__WHAT YOU WILL DO__. Your answer must be the records below repeated word for word, with no pictures in it.

__INPUT__.
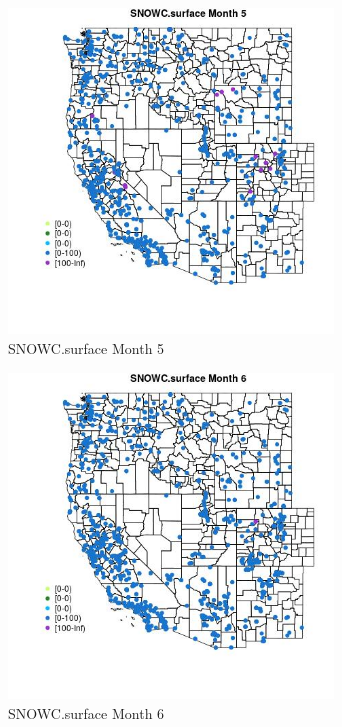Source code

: \begin{figure} 
\centering  
\includegraphics[width=0.77\textwidth]{Code_Outputs/Report_ML_input_PM25_Step4_part_f_de_duplicated_aves_prioritize_24hr_obswNAs_MapObsMo5SNOWCsurface.jpg} 
\caption{\label{fig:Report_ML_input_PM25_Step4_part_f_de_duplicated_aves_prioritize_24hr_obswNAsMapObsMo5SNOWCsurface}SNOWC.surface Month 5} 
\end{figure} 
 

\begin{figure} 
\centering  
\includegraphics[width=0.77\textwidth]{Code_Outputs/Report_ML_input_PM25_Step4_part_f_de_duplicated_aves_prioritize_24hr_obswNAs_MapObsMo6SNOWCsurface.jpg} 
\caption{\label{fig:Report_ML_input_PM25_Step4_part_f_de_duplicated_aves_prioritize_24hr_obswNAsMapObsMo6SNOWCsurface}SNOWC.surface Month 6} 
\end{figure} 
 

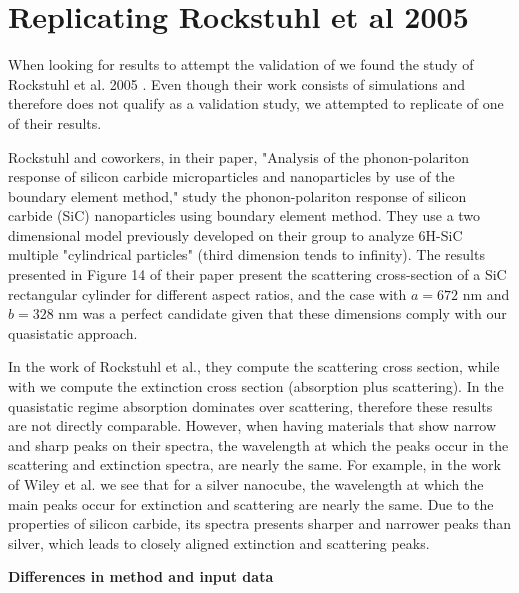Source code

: 
\section{Replicating Rockstuhl et al 2005} \label{sec:rep_rockstuhl}
\graphicspath{{replication_validation/figs/}}

When looking for results to attempt the validation of \pygbe we found the study of Rockstuhl et al. 2005 \cite{rockstuhl2005}. 
Even though their work consists of simulations and therefore does not qualify as a validation study, we 
attempted to replicate of one of their results. 

Rockstuhl and coworkers, in their paper, "Analysis of the phonon-polariton response of silicon carbide microparticles 
and nanoparticles by use of the boundary element method," study the phonon-polariton response of silicon carbide (SiC)
nanoparticles using boundary element method. They use a two dimensional model previously developed on their group \cite{rockstuhl2003}
to analyze 6H-SiC multiple "cylindrical particles" (third dimension tends to infinity). The results presented in Figure 14 of their paper  
present the scattering cross-section of a SiC rectangular cylinder for different aspect ratios, and the case with $a = 672$ nm and $b = 328$ nm
was a perfect candidate given that these dimensions comply with our quasistatic approach.

In the work of Rockstuhl et al., they compute the scattering cross section, while with \pygbe we compute the extinction cross section 
(absorption plus scattering). In the quasistatic regime absorption dominates over scattering, therefore these results are not directly
comparable. However, when having materials that show narrow and sharp peaks on their spectra, the wavelength at which the peaks occur 
in the scattering and extinction spectra, are nearly the same. For example, in the work of Wiley et al. \cite{wiley-etal-2006}
we see that for a silver nanocube, the wavelength at which the main peaks occur for extinction and scattering are nearly the same. Due to the properties 
of silicon carbide, its spectra presents sharper and narrower peaks than silver, which leads to closely aligned extinction and scattering peaks.

\textbf{Differences in method and input data}

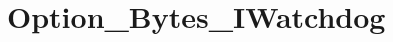 \hypertarget{group___option___bytes___i_watchdog}{\section{Option\-\_\-\-Bytes\-\_\-\-I\-Watchdog}
\label{group___option___bytes___i_watchdog}
}
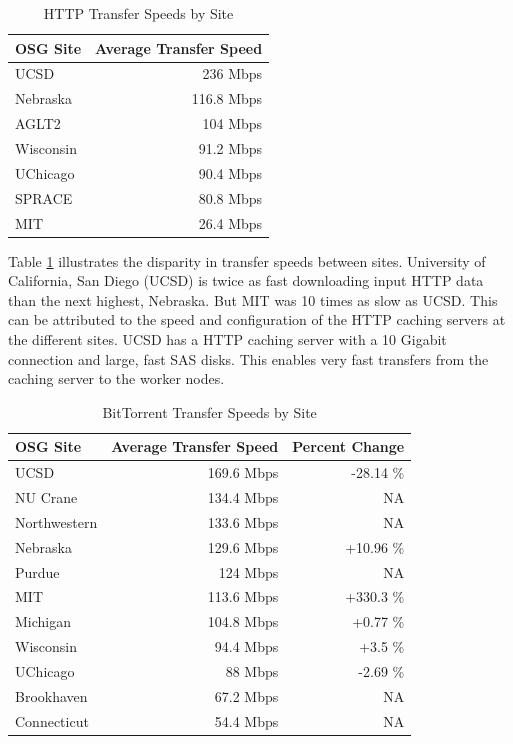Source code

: \begin{table}[h!t]
	\centering
	\bgroup
	\def\arraystretch{1.5}
	\begin{tabular}{l|r}
\textbf{OSG Site} & \textbf{Average Transfer Speed} \\ \hline
UCSD & 236 Mbps \\ \hline
Nebraska & 116.8 Mbps \\ \hline
AGLT2 & 104 Mbps \\ \hline
Wisconsin & 91.2 Mbps \\ \hline
UChicago & 90.4 Mbps \\ \hline
SPRACE & 80.8 Mbps \\ \hline
MIT & 26.4 Mbps \\ \hline
	\end{tabular}
	\egroup
	\caption{HTTP Transfer Speeds by Site}
	\label{tbl:transferspeedsites}
\end{table}

Table \ref{tbl:transferspeedsites} illustrates the disparity in transfer speeds between sites.  University of California, San Diego (UCSD) is twice as fast downloading input HTTP data than the next highest, Nebraska.  But MIT was 10 times as slow as UCSD.  This can be attributed to the speed and configuration of the HTTP caching servers at the different sites.  UCSD has a HTTP caching server with a 10 Gigabit connection and large, fast SAS disks.  This enables very fast transfers from the caching server to the worker nodes.


\begin{table}[h!t]
\centering
\bgroup
\def\arraystretch{1.5}
\begin{tabular}{l|r|r}
	\textbf{OSG Site} & \textbf{Average Transfer Speed} & \textbf{Percent Change} \\ \hline
	UCSD & 169.6 Mbps & -28.14 \% \\ \hline
	NU Crane & 134.4 Mbps & NA \\ \hline
	Northwestern & 133.6 Mbps & NA \\ \hline
	Nebraska & 129.6 Mbps & +10.96 \% \\ \hline
	Purdue & 124 Mbps & NA \\ \hline
	MIT & 113.6 Mbps & +330.3 \% \\ \hline
	Michigan & 104.8 Mbps & +0.77 \% \\ \hline
	Wisconsin & 94.4 Mbps & +3.5 \% \\ \hline
	UChicago & 88 Mbps & -2.69 \% \\ \hline
	Brookhaven & 67.2 Mbps & NA \\ \hline
	Connecticut & 54.4 Mbps & NA \\ \hline
	
\end{tabular}
\egroup
\caption{BitTorrent Transfer Speeds by Site}
\label{tbl:bittorrenttransferspeedsites}
\end{table}



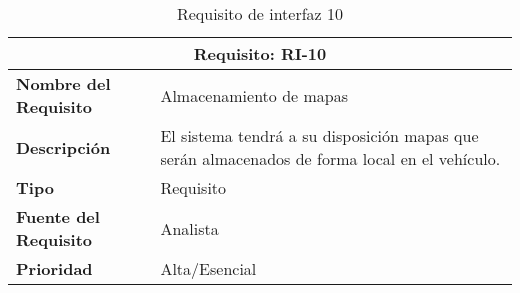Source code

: \begin{table}[H]
\begin{center}
\begin{tabular}{p{} p{7cm}}
\multicolumn{2}{c}{\textbf{Requisito: RI-10} } \\
\hline \hline
\textbf{Nombre del Requisito} &  Almacenamiento de mapas\\
\hline
\textbf{Descripción} & El sistema tendrá a su disposición mapas que serán almacenados de forma local en el vehículo. \\
\hline
\textbf{Tipo} & Requisito \\
\hline
\textbf{Fuente del Requisito} & Analista \\
\hline
\textbf{Prioridad} & Alta/Esencial \\ \hline
\end{tabular}
\caption{Requisito de interfaz 10}
\label{tab:RI-10}
\end{center}
\end{table}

__REPLY TO THE EXERCISE__.
Source code

: \begin{figure} 
\centering  
\includegraphics[width=0.77\textwidth]{Code_Outputs/Report_ML_input_PM25_Step4_part_f_de_duplicated_aves_prioritize_24hr_obswNAs_MapObsMo5SNOWCsurface.jpg} 
\caption{\label{fig:Report_ML_input_PM25_Step4_part_f_de_duplicated_aves_prioritize_24hr_obswNAsMapObsMo5SNOWCsurface}SNOWC.surface Month 5} 
\end{figure} 
 

\begin{figure} 
\centering  
\includegraphics[width=0.77\textwidth]{Code_Outputs/Report_ML_input_PM25_Step4_part_f_de_duplicated_aves_prioritize_24hr_obswNAs_MapObsMo6SNOWCsurface.jpg} 
\caption{\label{fig:Report_ML_input_PM25_Step4_part_f_de_duplicated_aves_prioritize_24hr_obswNAsMapObsMo6SNOWCsurface}SNOWC.surface Month 6} 
\end{figure} 
 

Source code

: 
\section{Replicating Rockstuhl et al 2005} \label{sec:rep_rockstuhl}
\graphicspath{{replication_validation/figs/}}

When looking for results to attempt the validation of \pygbe we found the study of Rockstuhl et al. 2005 \cite{rockstuhl2005}. 
Even though their work consists of simulations and therefore does not qualify as a validation study, we 
attempted to replicate of one of their results. 

Rockstuhl and coworkers, in their paper, "Analysis of the phonon-polariton response of silicon carbide microparticles 
and nanoparticles by use of the boundary element method," study the phonon-polariton response of silicon carbide (SiC)
nanoparticles using boundary element method. They use a two dimensional model previously developed on their group \cite{rockstuhl2003}
to analyze 6H-SiC multiple "cylindrical particles" (third dimension tends to infinity). The results presented in Figure 14 of their paper  
present the scattering cross-section of a SiC rectangular cylinder for different aspect ratios, and the case with $a = 672$ nm and $b = 328$ nm
was a perfect candidate given that these dimensions comply with our quasistatic approach.

In the work of Rockstuhl et al., they compute the scattering cross section, while with \pygbe we compute the extinction cross section 
(absorption plus scattering). In the quasistatic regime absorption dominates over scattering, therefore these results are not directly
comparable. However, when having materials that show narrow and sharp peaks on their spectra, the wavelength at which the peaks occur 
in the scattering and extinction spectra, are nearly the same. For example, in the work of Wiley et al. \cite{wiley-etal-2006}
we see that for a silver nanocube, the wavelength at which the main peaks occur for extinction and scattering are nearly the same. Due to the properties 
of silicon carbide, its spectra presents sharper and narrower peaks than silver, which leads to closely aligned extinction and scattering peaks.

\textbf{Differences in method and input data}

 \hypertarget{group___option___bytes___i_watchdog}{\section{Option\-\_\-\-Bytes\-\_\-\-I\-Watchdog}
\label{group___option___bytes___i_watchdog}
}
Source code

: \begin{table}[h!t]
	\centering
	\bgroup
	\def\arraystretch{1.5}
	\begin{tabular}{l|r}
\textbf{OSG Site} & \textbf{Average Transfer Speed} \\ \hline
UCSD & 236 Mbps \\ \hline
Nebraska & 116.8 Mbps \\ \hline
AGLT2 & 104 Mbps \\ \hline
Wisconsin & 91.2 Mbps \\ \hline
UChicago & 90.4 Mbps \\ \hline
SPRACE & 80.8 Mbps \\ \hline
MIT & 26.4 Mbps \\ \hline
	\end{tabular}
	\egroup
	\caption{HTTP Transfer Speeds by Site}
	\label{tbl:transferspeedsites}
\end{table}

Table \ref{tbl:transferspeedsites} illustrates the disparity in transfer speeds between sites.  University of California, San Diego (UCSD) is twice as fast downloading input HTTP data than the next highest, Nebraska.  But MIT was 10 times as slow as UCSD.  This can be attributed to the speed and configuration of the HTTP caching servers at the different sites.  UCSD has a HTTP caching server with a 10 Gigabit connection and large, fast SAS disks.  This enables very fast transfers from the caching server to the worker nodes.


\begin{table}[h!t]
\centering
\bgroup
\def\arraystretch{1.5}
\begin{tabular}{l|r|r}
	\textbf{OSG Site} & \textbf{Average Transfer Speed} & \textbf{Percent Change} \\ \hline
	UCSD & 169.6 Mbps & -28.14 \% \\ \hline
	NU Crane & 134.4 Mbps & NA \\ \hline
	Northwestern & 133.6 Mbps & NA \\ \hline
	Nebraska & 129.6 Mbps & +10.96 \% \\ \hline
	Purdue & 124 Mbps & NA \\ \hline
	MIT & 113.6 Mbps & +330.3 \% \\ \hline
	Michigan & 104.8 Mbps & +0.77 \% \\ \hline
	Wisconsin & 94.4 Mbps & +3.5 \% \\ \hline
	UChicago & 88 Mbps & -2.69 \% \\ \hline
	Brookhaven & 67.2 Mbps & NA \\ \hline
	Connecticut & 54.4 Mbps & NA \\ \hline
	
\end{tabular}
\egroup
\caption{BitTorrent Transfer Speeds by Site}
\label{tbl:bittorrenttransferspeedsites}
\end{table}



Source code

: \begin{table}[H]
\begin{center}
\begin{tabular}{p{} p{7cm}}
\multicolumn{2}{c}{\textbf{Requisito: RI-10} } \\
\hline \hline
\textbf{Nombre del Requisito} &  Almacenamiento de mapas\\
\hline
\textbf{Descripción} & El sistema tendrá a su disposición mapas que serán almacenados de forma local en el vehículo. \\
\hline
\textbf{Tipo} & Requisito \\
\hline
\textbf{Fuente del Requisito} & Analista \\
\hline
\textbf{Prioridad} & Alta/Esencial \\ \hline
\end{tabular}
\caption{Requisito de interfaz 10}
\label{tab:RI-10}
\end{center}
\end{table}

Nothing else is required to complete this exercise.